WARN Act: An act that requires certain employers to give employees 60 days notice for plant closings and mass layoffs. The WARN Act only applies to certain employers, including those with at least 100 employees, and the closing or layoff has to meet specific requirements.
Work Opportunity Tax Credit (WOTC): A federal tax credit companies can receive when they hire employees from specific demographics normally facing employment barriers, such as veterans, SSI recipients and ex-felons. The amount of the tax credit under the Work Opportunity Tax Credit program varies based on the employee’s earnings, number of hours worked and specific demographic the employee fits.
Work order: A document that provides the details of an authorized maintenance task that needs to be performed. A work order creates a paper trail for maintenance and repair work and includes important details such as the person who authorized the work, the person who’s performing the task, a description of the job, where it’s located and how long it will take.
Work-life balance: The idea of keeping a separation between a person’s work and personal life and being able to give time and energy to both. Employers can encourage work-life balance by offering enough paid time off, limiting overtime, offering flexible schedules, providing support for heavy workloads, rewarding healthy habits and modeling a good work-life balance.
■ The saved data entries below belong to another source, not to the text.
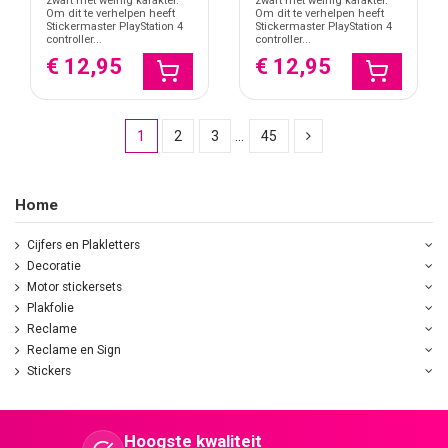
zwart met weinig karakter.
zwart met weinig karakter.
Om dit te verhelpen heeft
Om dit te verhelpen heeft
Stickermaster PlayStation 4
Stickermaster PlayStation 4
controller...
controller...
€ 12,95
€ 12,95
1
2
3
…
45
Home
Cijfers en Plakletters
Decoratie
Motor stickersets
Plakfolie
Reclame
Reclame en Sign
Stickers
Hoogste kwaliteit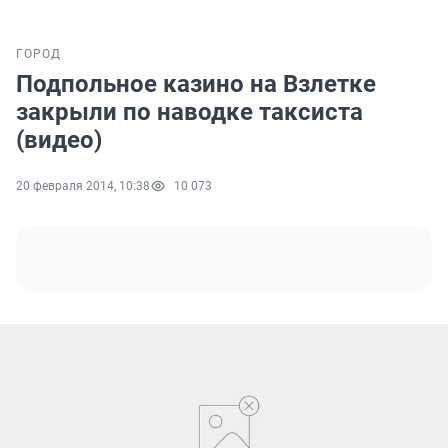
ГОРОД
Подпольное казино на Взлетке
закрыли по наводке таксиста
(видео)
20 февраля 2014, 10:38
10 073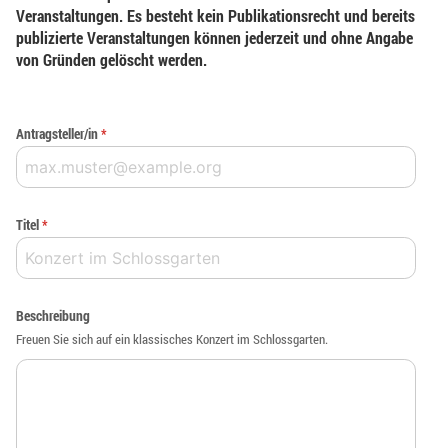
Veranstaltungen. Es besteht kein Publikationsrecht und bereits
publizierte Veranstaltungen können jederzeit und ohne Angabe
von Gründen gelöscht werden.
Antragsteller/in
*
Titel
*
Beschreibung
Freuen Sie sich auf ein klassisches Konzert im Schlossgarten.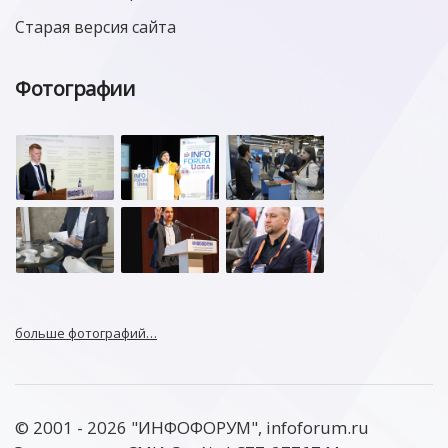
Старая версия сайта
Фотографии
больше фотографий…
© 2001 - 2026 "ИНФОФОРУМ", infoforum.ru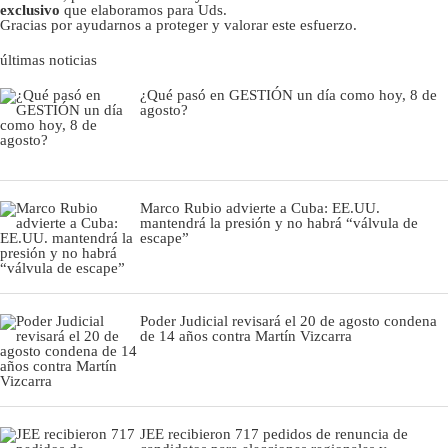
exclusivo
que elaboramos para Uds.
Gracias por ayudarnos a proteger y valorar este esfuerzo.
últimas noticias
¿Qué pasó en GESTIÓN un día como hoy, 8 de
agosto?
Marco Rubio advierte a Cuba: EE.UU.
mantendrá la presión y no habrá “válvula de
escape”
Poder Judicial revisará el 20 de agosto condena
de 14 años contra Martín Vizcarra
JEE recibieron 717 pedidos de renuncia de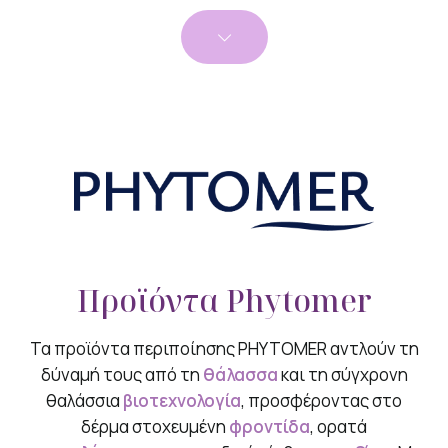
Προϊόντα Phytomer
Τα προϊόντα περιποίησης PHYTOMER αντλούν τη
δύναμή τους από τη
θάλασσα
και τη σύγχρονη
θαλάσσια
βιοτεχνολογία
, προσφέροντας στο
δέρμα στοχευμένη
φροντίδα
, ορατά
Workforce diversity: The makeup of the employees within an organization based on individual characteristics, such as race, ethnicity, gender, age, sexual orientation, experience and background. Improving workforce diversity makes an organization more inclusive and can improve things like productivity, innovation, employee satisfaction, retention, trust and recruitment efforts.
Workplace: A location where an employee performs their job duties for their employer. Workplaces can vary significantly based on the job type and could include commercial offices, home offices, retail establishments, farms, warehouses, manufacturing plants, entertainment venues and outdoor areas.
Workplace retaliation: A form of adverse action taken by an employer against an employee in response to a protected activity, such as reporting discrimination, harassment, or other violations of employment laws. Workplace retaliation might include termination, treating the employee differently or impacting their work with things like cutting hours or giving them an unwarranted negative review.